__Given passage__.
☆ ☆ ☆ ☆ ☆ ☆ ☆
Since this species is seldom documented in the wild, at the Agaveville.Org website where some savvy succulent growers hang out, I posted the above pictures under the name Beschorneria rigida. It wasn't long before Meangreen94z in Texas and Paul S in England commented that, despite Internet pictures often identifying plants looking like ours as Beschorneria rigida, Meangreen94z and Paul S thought that our plant most likely was Beschorneria cf. tubiflora, a species also not much documented living in Nature.

England's Kew Gardens provides a page showing the Beschorneria rigida type specimen upon which the Beschorneria rigida concept is based. Our plants seem to "fit the type." However, at the BiodiversityLibrary.Org website there's a page providing the formal text description appearing in the publication introducing Boschorneria rigida to science. There it's said that the flowering stalk of Boschorneria rigida is about a meter long (3.3ft), while our plants' stalks were at least double that. It also describes bracts in the inflorescence as 15-20cm long (6-nearly 7 inches), while the few bracts on our plant are much shorter.

While comparing images, it's worth noting that when the flowers are fresh, segments of the corolla, or perianth, hold together, looking like a corolla with a long tube and very short lobes. However, when the capsules are more mature, the perianth segments dry and separate from one another nearly or completely to the base.

The label on the Boschorneria rigida type shows that it was collected by C.C. Parry and E. Palmer in 1878. Printed text on the label indicates that all plants bearing this label were collected "chiefly in the region of San Luis Potosi" at an altitude of 6000-8000 ft.
☆ ☆ ☆ ☆ ☆ ☆ ☆
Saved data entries

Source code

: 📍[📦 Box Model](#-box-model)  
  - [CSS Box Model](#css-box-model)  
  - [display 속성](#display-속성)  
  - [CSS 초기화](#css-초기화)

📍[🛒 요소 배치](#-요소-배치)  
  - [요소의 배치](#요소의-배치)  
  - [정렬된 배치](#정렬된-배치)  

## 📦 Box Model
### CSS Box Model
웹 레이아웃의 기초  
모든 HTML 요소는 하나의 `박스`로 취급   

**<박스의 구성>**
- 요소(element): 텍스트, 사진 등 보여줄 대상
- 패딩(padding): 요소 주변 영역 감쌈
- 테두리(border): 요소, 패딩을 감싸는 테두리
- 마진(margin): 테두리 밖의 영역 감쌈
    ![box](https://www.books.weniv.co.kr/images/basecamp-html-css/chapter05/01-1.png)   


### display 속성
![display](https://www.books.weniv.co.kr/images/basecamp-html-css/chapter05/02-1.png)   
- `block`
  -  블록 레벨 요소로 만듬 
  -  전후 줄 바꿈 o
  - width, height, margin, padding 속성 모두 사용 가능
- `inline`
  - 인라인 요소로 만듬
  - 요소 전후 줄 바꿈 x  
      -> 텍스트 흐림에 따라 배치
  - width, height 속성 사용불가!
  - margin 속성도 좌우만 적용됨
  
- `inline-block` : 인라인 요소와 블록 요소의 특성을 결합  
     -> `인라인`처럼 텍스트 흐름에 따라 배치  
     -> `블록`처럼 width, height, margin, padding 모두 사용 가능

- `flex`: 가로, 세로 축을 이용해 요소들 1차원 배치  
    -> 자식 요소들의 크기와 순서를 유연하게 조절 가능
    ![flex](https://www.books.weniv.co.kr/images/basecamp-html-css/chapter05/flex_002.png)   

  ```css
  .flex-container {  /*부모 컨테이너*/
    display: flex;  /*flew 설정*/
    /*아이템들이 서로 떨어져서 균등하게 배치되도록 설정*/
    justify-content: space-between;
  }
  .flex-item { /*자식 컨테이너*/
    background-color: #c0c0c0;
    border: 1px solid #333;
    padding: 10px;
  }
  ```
☆ ☆ ☆ ☆ ☆ ☆ ☆
__Work task 1__. Could you rewrite everything in the Beschorneria passage from "The label on" down to "of 6000-8000 ft.", replacing "label" with "tag"?
__Work task 2__.
In the Beschorneria passage:
(a) On which website did the writer post the pictures?
(b) According to the formal description, about how long is the flowering stalk?
(c) Who collected the type specimen, and in what year?
The saved data entries aren't needed for anything here.

__Written response 1__.
The tag on the Boschorneria rigida type shows that it was collected by C.C. Parry and E. Palmer in 1878. Printed text on the tag indicates that all plants bearing this tag were collected "chiefly in the region of San Luis Potosi" at an altitude of 6000-8000 ft.

__Written response 2__.
(a) Agaveville.Org
(b) About a meter (3.3 ft)
(c) C.C. Parry and E. Palmer, in 1878